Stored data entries
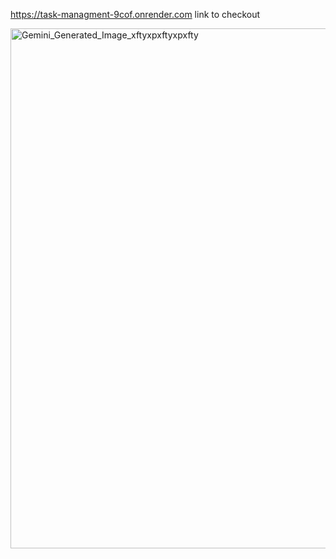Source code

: https://task-managment-9cof.onrender.com
link to checkout


<img width="1248" height="832" alt="Gemini_Generated_Image_xftyxpxftyxpxfty" src="https://github.com/user-attachments/assets/59013c53-33f8-4e7b-acef-a7169fe28310" />
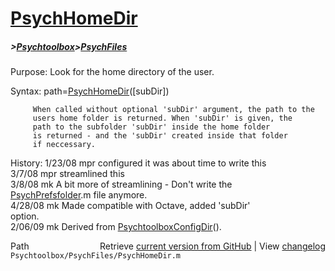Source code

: # [PsychHomeDir](PsychHomeDir)
##### >[Psychtoolbox](Psychtoolbox)>[PsychFiles](PsychFiles)

Purpose: Look for the home directory of the user.  
  
Syntax: path=[PsychHomeDir](PsychHomeDir)([subDir])  
  
         When called without optional 'subDir' argument, the path to the  
         users home folder is returned. When 'subDir' is given, the  
         path to the subfolder 'subDir' inside the home folder  
         is returned - and the 'subDir' created inside that folder  
         if neccessary.  
  
History: 1/23/08    mpr configured it was about time to write this  
         3/7/08     mpr streamlined this  
         3/8/08     mk  A bit more of streamlining - Don't write the  
                        [PsychPrefsfolder](PsychPrefsfolder).m file anymore.  
         4/28/08    mk  Made compatible with Octave, added 'subDir'  
                        option.  
         2/06/09    mk  Derived from [PsychtoolboxConfigDir](PsychtoolboxConfigDir)().  




<div class="code_header" style="text-align:right;">
  <span style="float:left;">Path&nbsp;&nbsp;</span> <span class="counter">Retrieve <a href=
  "https://raw.github.com/Psychtoolbox-3/Psychtoolbox-3/beta/Psychtoolbox/PsychFiles/PsychHomeDir.m">current version from GitHub</a> | View <a href=
  "https://github.com/Psychtoolbox-3/Psychtoolbox-3/commits/beta/Psychtoolbox/PsychFiles/PsychHomeDir.m">changelog</a></span>
</div>
<div class="code">
  <code>Psychtoolbox/PsychFiles/PsychHomeDir.m</code>
</div>

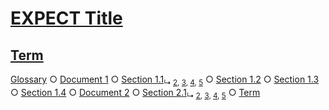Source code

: # [EXPECT Title](#expect-title)

## [Term](#term)

[Glossary][1] ○ [Document 1][2] ○ [Section 1.1][3]<sub>↳ [2][4], [3][5], [4][6], [5][7]</sub> ○ [Section 1.2][8] ○ [Section 1.3][9] ○ [Section 1.4][10] ○ [Document 2][11] ○ [Section 2.1][12]<sub>↳ [2][13], [3][14], [4][15], [5][16]</sub> ○ [Term][17]

[1]: ./glossary.md#term "GIVEN a term Term AND a config AND two documents document-1.md, document-2.md AND term occurrences in multiple sections of each document AND some term occurrences in sections of a depth less or equal to groupHeadingDepth AND some term occurrences in sections deeper than groupHeadingDepth THEN a file index.md MUST be generated AND the file MUST have a heading Term AND the file MUST group under that heading in this order: Glossary at depth: 1 Document 1 at depth: 1 Section 1.1 at depth: 2 Section 1.1.1 at depth: 3 reduced to label 2 Section 1.1.1.1 at depth: 4 reduced to label 3 Section 1.1.1.1.1 at depth: 5 reduced to label 4 Section 1.1.1.1.1.1 at depth: 6 reduced to label 5 Section 1.2 at depth: 2 Section 1.3 at depth: 2 Section 1.4 at depth: 2 Document 2 at depth: 1 Section 2.1 at depth: 2 Section 2.1.1 at depth: 3 reduced to label 2 Section 2.1.1.1 at depth: 4 reduced to label 3 Section 2.1.1.1.1 at depth: 5 reduced to label 4 Section 2.1.1.1.1.1 at depth: 6 reduced to label 5"

[2]: ./document-1.md#document-1

[3]: ./document-1.md#section-11

[4]: ./document-1.md#section-111 "Section 1.1.1"

[5]: ./document-1.md#section-1111 "Section 1.1.1.1"

[6]: ./document-1.md#section-11111 "Section 1.1.1.1.1"

[7]: ./document-1.md#section-111111 "Section 1.1.1.1.1.1"

[8]: ./document-1.md#section-12

[9]: ./document-1.md#section-13

[10]: ./document-1.md#section-14

[11]: ./document-2.md#document-2

[12]: ./document-2.md#section-21

[13]: ./document-2.md#section-211 "Section 2.1.1"

[14]: ./document-2.md#section-2111 "Section 2.1.1.1"

[15]: ./document-2.md#section-21111 "Section 2.1.1.1.1"

[16]: ./document-2.md#section-211111 "Section 2.1.1.1.1.1"

[17]: ./glossary.md#term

[What is expected] Format every line of the listing above as a JSON array of strings, one string per line, skipping blank lines and leaving out the pictures.

[Result]
[
  "Source code",
  ": https://task-managment-9cof.onrender.com",
  "link to checkout",
  "<img width=\"1248\" height=\"832\" alt=\"Gemini_Generated_Image_xftyxpxftyxpxfty\" src=\"https://github.com/user-attachments/assets/59013c53-33f8-4e7b-acef-a7169fe28310\" />",
  "Source code",
  ": # [PsychHomeDir](PsychHomeDir)",
  "##### >[Psychtoolbox](Psychtoolbox)>[PsychFiles](PsychFiles)",
  "Purpose: Look for the home directory of the user.  ",
  "Syntax: path=[PsychHomeDir](PsychHomeDir)([subDir])  ",
  "         When called without optional 'subDir' argument, the path to the  ",
  "         users home folder is returned. When 'subDir' is given, the  ",
  "         path to the subfolder 'subDir' inside the home folder  ",
  "         is returned - and the 'subDir' created inside that folder  ",
  "         if neccessary.  ",
  "History: 1/23/08    mpr configured it was about time to write this  ",
  "         3/7/08     mpr streamlined this  ",
  "         3/8/08     mk  A bit more of streamlining - Don't write the  ",
  "                        [PsychPrefsfolder](PsychPrefsfolder).m file anymore.  ",
  "         4/28/08    mk  Made compatible with Octave, added 'subDir'  ",
  "                        option.  ",
  "         2/06/09    mk  Derived from [PsychtoolboxConfigDir](PsychtoolboxConfigDir)().  ",
  "<div class=\"code_header\" style=\"text-align:right;\">",
  "  <span style=\"float:left;\">Path&nbsp;&nbsp;</span> <span class=\"counter\">Retrieve <a href=",
  "  \"https://raw.github.com/Psychtoolbox-3/Psychtoolbox-3/beta/Psychtoolbox/PsychFiles/PsychHomeDir.m\">current version from GitHub</a> | View <a href=",
  "  \"https://github.com/Psychtoolbox-3/Psychtoolbox-3/commits/beta/Psychtoolbox/PsychFiles/PsychHomeDir.m\">changelog</a></span>",
  "</div>",
  "<div class=\"code\">",
  "  <code>Psychtoolbox/PsychFiles/PsychHomeDir.m</code>",
  "</div>",
  "Source code",
  ": # [EXPECT Title](#expect-title)",
  "## [Term](#term)",
  "[Glossary][1] ○ [Document 1][2] ○ [Section 1.1][3]<sub>↳ [2][4], [3][5], [4][6], [5][7]</sub> ○ [Section 1.2][8] ○ [Section 1.3][9] ○ [Section 1.4][10] ○ [Document 2][11] ○ [Section 2.1][12]<sub>↳ [2][13], [3][14], [4][15], [5][16]</sub> ○ [Term][17]",
  "[1]: ./glossary.md#term \"GIVEN a term Term AND a config AND two documents document-1.md, document-2.md AND term occurrences in multiple sections of each document AND some term occurrences in sections of a depth less or equal to groupHeadingDepth AND some term occurrences in sections deeper than groupHeadingDepth THEN a file index.md MUST be generated AND the file MUST have a heading Term AND the file MUST group under that heading in this order: Glossary at depth: 1 Document 1 at depth: 1 Section 1.1 at depth: 2 Section 1.1.1 at depth: 3 reduced to label 2 Section 1.1.1.1 at depth: 4 reduced to label 3 Section 1.1.1.1.1 at depth: 5 reduced to label 4 Section 1.1.1.1.1.1 at depth: 6 reduced to label 5 Section 1.2 at depth: 2 Section 1.3 at depth: 2 Section 1.4 at depth: 2 Document 2 at depth: 1 Section 2.1 at depth: 2 Section 2.1.1 at depth: 3 reduced to label 2 Section 2.1.1.1 at depth: 4 reduced to label 3 Section 2.1.1.1.1 at depth: 5 reduced to label 4 Section 2.1.1.1.1.1 at depth: 6 reduced to label 5\"",
  "[2]: ./document-1.md#document-1",
  "[3]: ./document-1.md#section-11",
  "[4]: ./document-1.md#section-111 \"Section 1.1.1\"",
  "[5]: ./document-1.md#section-1111 \"Section 1.1.1.1\"",
  "[6]: ./document-1.md#section-11111 \"Section 1.1.1.1.1\"",
  "[7]: ./document-1.md#section-111111 \"Section 1.1.1.1.1.1\"",
  "[8]: ./document-1.md#section-12",
  "[9]: ./document-1.md#section-13",
  "[10]: ./document-1.md#section-14",
  "[11]: ./document-2.md#document-2",
  "[12]: ./document-2.md#section-21",
  "[13]: ./document-2.md#section-211 \"Section 2.1.1\"",
  "[14]: ./document-2.md#section-2111 \"Section 2.1.1.1\"",
  "[15]: ./document-2.md#section-21111 \"Section 2.1.1.1.1\"",
  "[16]: ./document-2.md#section-211111 \"Section 2.1.1.1.1.1\"",
  "[17]: ./glossary.md#term"
]